Members of the Porirua and Wellington communities came together at Cannons Creek School on September 19 for a rally against poverty. Chaired by Porirua Mayor Mike Tana, the event involved conversations, questions, and a performance by Virtuoso Strings Youth Orchestra.

The evening was framed by storytelling. After an opening address by Tana, Green Party Spokesperson for Social Development Jan Logie began with an anecdote about a woman who approached her when she first came into parliament. She had been struggling to pay for her studies and support her family following government cuts to the training incentive allowance for sole parents.

“The only way that she could work out to be able to do that, and make sure that her kids were looked after, was to do sex work; and she didn’t want to do that.”

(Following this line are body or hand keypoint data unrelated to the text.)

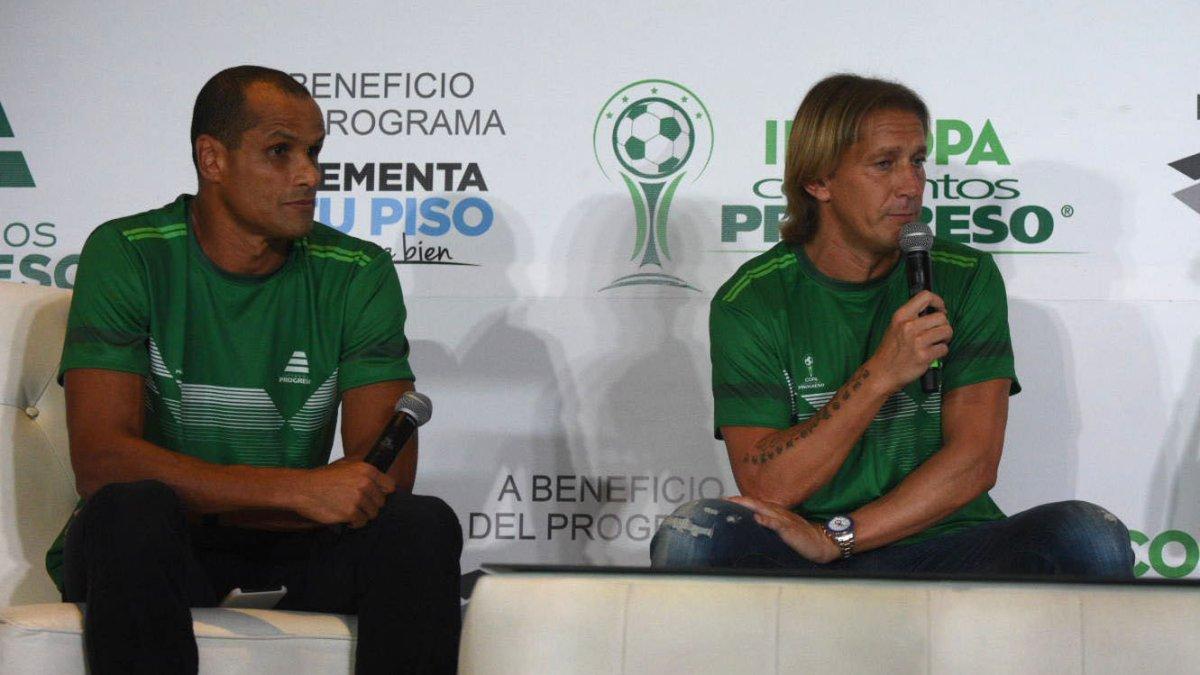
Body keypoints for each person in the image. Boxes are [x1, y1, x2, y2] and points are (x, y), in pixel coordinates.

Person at [49, 65, 462, 674]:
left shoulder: (356, 271)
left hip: (295, 545)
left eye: (314, 152)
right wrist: (295, 490)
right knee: (130, 511)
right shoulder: (130, 252)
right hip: (164, 545)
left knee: (419, 524)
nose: (310, 174)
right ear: (212, 159)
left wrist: (314, 498)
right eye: (279, 151)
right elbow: (102, 460)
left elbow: (383, 478)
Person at [650, 73, 1133, 579]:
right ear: (819, 181)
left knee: (1089, 534)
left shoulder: (964, 276)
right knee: (694, 534)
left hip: (945, 542)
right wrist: (881, 374)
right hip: (804, 548)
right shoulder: (752, 300)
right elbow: (769, 488)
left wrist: (839, 538)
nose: (910, 185)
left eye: (917, 161)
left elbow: (974, 461)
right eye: (884, 164)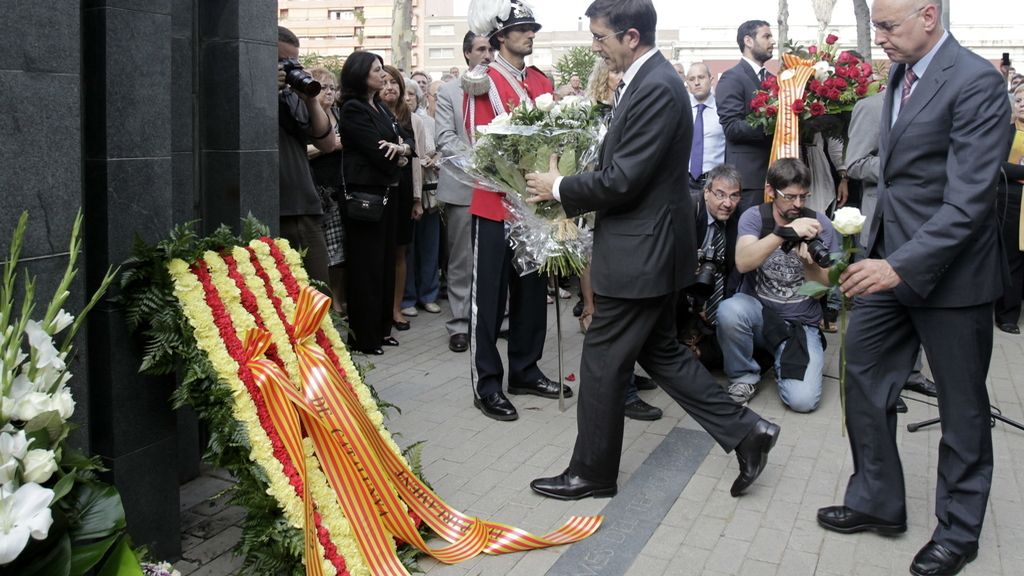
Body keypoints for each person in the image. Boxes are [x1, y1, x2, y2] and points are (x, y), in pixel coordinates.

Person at [525, 0, 778, 501]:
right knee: (661, 351)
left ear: (631, 36)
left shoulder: (657, 86)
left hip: (640, 253)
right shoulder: (649, 81)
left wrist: (560, 187)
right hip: (652, 248)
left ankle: (592, 473)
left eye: (600, 38)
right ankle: (747, 432)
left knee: (600, 362)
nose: (596, 47)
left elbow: (624, 179)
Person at [816, 2, 1012, 575]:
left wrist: (897, 266)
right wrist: (872, 251)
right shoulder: (902, 71)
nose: (879, 39)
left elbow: (969, 202)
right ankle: (878, 502)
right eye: (875, 25)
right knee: (864, 380)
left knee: (963, 408)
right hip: (889, 264)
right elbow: (900, 179)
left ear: (929, 15)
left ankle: (959, 531)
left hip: (950, 279)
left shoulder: (976, 81)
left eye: (887, 26)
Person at [464, 0, 570, 421]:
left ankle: (525, 370)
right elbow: (478, 142)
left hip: (536, 205)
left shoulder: (541, 80)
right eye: (522, 28)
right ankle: (486, 382)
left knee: (531, 295)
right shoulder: (482, 79)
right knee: (489, 299)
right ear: (500, 37)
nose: (530, 34)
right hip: (494, 204)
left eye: (532, 28)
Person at [716, 158, 837, 412]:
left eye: (804, 197)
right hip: (760, 315)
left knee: (802, 401)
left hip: (799, 323)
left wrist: (810, 264)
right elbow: (743, 262)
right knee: (729, 310)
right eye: (790, 197)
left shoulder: (819, 223)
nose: (797, 205)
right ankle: (743, 377)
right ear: (770, 191)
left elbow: (827, 284)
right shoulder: (755, 217)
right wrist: (783, 232)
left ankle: (785, 360)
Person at [846, 90, 938, 397]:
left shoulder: (936, 104)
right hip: (882, 224)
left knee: (918, 297)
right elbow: (855, 163)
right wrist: (899, 163)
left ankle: (911, 372)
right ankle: (883, 383)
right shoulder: (871, 107)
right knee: (879, 302)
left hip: (924, 224)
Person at [337, 52, 416, 355]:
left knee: (384, 263)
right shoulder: (353, 109)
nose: (383, 75)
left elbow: (406, 141)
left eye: (383, 69)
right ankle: (364, 338)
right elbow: (377, 151)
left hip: (389, 193)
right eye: (377, 69)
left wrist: (401, 149)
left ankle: (382, 330)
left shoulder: (380, 107)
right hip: (366, 196)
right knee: (366, 267)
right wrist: (398, 155)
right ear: (360, 74)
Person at [435, 31, 495, 353]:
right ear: (467, 54)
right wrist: (482, 164)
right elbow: (444, 138)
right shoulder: (448, 92)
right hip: (463, 187)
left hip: (501, 190)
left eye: (491, 49)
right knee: (462, 260)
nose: (488, 55)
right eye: (481, 49)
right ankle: (459, 324)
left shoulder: (500, 89)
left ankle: (496, 319)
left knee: (497, 258)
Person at [277, 27, 335, 286]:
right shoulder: (245, 88)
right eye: (281, 62)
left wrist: (311, 99)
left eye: (293, 63)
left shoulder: (293, 96)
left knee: (318, 293)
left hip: (305, 204)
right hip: (276, 208)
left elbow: (326, 142)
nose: (288, 69)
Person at [677, 164, 744, 369]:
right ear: (706, 192)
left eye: (734, 196)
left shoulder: (739, 218)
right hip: (680, 292)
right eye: (720, 194)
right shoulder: (688, 209)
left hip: (715, 294)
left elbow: (735, 270)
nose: (727, 203)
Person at [380, 66, 424, 333]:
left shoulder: (412, 119)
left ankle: (397, 308)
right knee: (379, 252)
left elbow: (416, 161)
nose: (390, 87)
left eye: (394, 82)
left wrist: (417, 199)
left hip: (405, 190)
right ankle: (381, 308)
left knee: (400, 251)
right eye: (383, 82)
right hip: (379, 192)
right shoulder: (370, 113)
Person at [717, 20, 776, 213]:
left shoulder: (774, 80)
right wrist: (774, 125)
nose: (772, 41)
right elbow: (732, 127)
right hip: (748, 180)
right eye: (766, 36)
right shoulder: (732, 77)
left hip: (776, 175)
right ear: (748, 41)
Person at [305, 67, 347, 313]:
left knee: (341, 252)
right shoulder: (307, 116)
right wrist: (329, 146)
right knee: (322, 254)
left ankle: (339, 301)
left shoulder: (340, 116)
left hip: (339, 190)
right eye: (324, 87)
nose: (330, 92)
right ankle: (323, 302)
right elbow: (301, 151)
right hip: (316, 191)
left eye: (333, 87)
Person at [401, 77, 443, 317]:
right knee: (408, 248)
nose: (407, 98)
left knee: (430, 246)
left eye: (412, 94)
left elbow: (441, 150)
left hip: (431, 191)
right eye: (404, 93)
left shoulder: (429, 122)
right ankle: (407, 297)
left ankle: (429, 294)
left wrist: (432, 159)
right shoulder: (394, 121)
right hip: (406, 192)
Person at [995, 84, 1024, 333]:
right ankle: (1007, 315)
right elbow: (998, 166)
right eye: (1019, 99)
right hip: (1010, 200)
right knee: (1011, 257)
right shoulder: (1004, 132)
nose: (1022, 104)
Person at [686, 62, 726, 199]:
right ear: (687, 83)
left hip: (715, 182)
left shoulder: (723, 110)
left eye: (701, 77)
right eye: (692, 79)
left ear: (711, 79)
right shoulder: (680, 110)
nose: (696, 83)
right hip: (684, 181)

The woman sought advice from Logie about going to the media, as a means of holding the government to account for the decisions that affected her and her family.

“She went ahead with it, and then the government misrepresented her. They made out that she was on the benefit earning more than $40,000 a year. She was marginalised in her community. And I felt responsible, because we hadn’t been able to defend her against the government’s misrepresentation.”

Logie expressed concern that this woman’s experience, of having private information released, was one shared by many.

“So, that’s made my job really hard, because we change the world through stories, through understanding each other’s situations. But when people are too scared to come forward, other people don’t know what they’re experiencing, and it becomes harder for them to empathise and realise how urgent this change is.”

Following Logie’s address, former Green Party co-leader Metiria Turei spoke of how her own storytelling, in regard to her experiences as a beneficiary, came at a cost.

“It’s been a bit of a rough ride,” she reflected. “I told my story because I needed the country to understand that the safety net our grandparents built for us has been torn to shreds. […] There is something deeply wrong with the way our welfare system treats the people who are part of it.”

However, she remained positive in her call for change. “I can tell you now, the cost has been worth it. It has been the right thing to do. When we tell our truths we can change the world.”

One of the major criticisms in the discussion was of the punitiveness of the welfare system. Turei and the audience discussed experiences of individuals being punished for offering assistance to their whanau — one individual was evicted from their Housing New Zealand home after housing their homeless grandmother; another had part of her benefit cut after receiving some birthday money from a family member.

“Being kind to our loved ones puts them at financial risk.”

While many of the solutions discussed by Turei and Logie focused on party policies, they stressed that a discussion on poverty was about more than the election. “It’s about changing the way we do politics,” Logie remarked.

“This is about putting communities first.”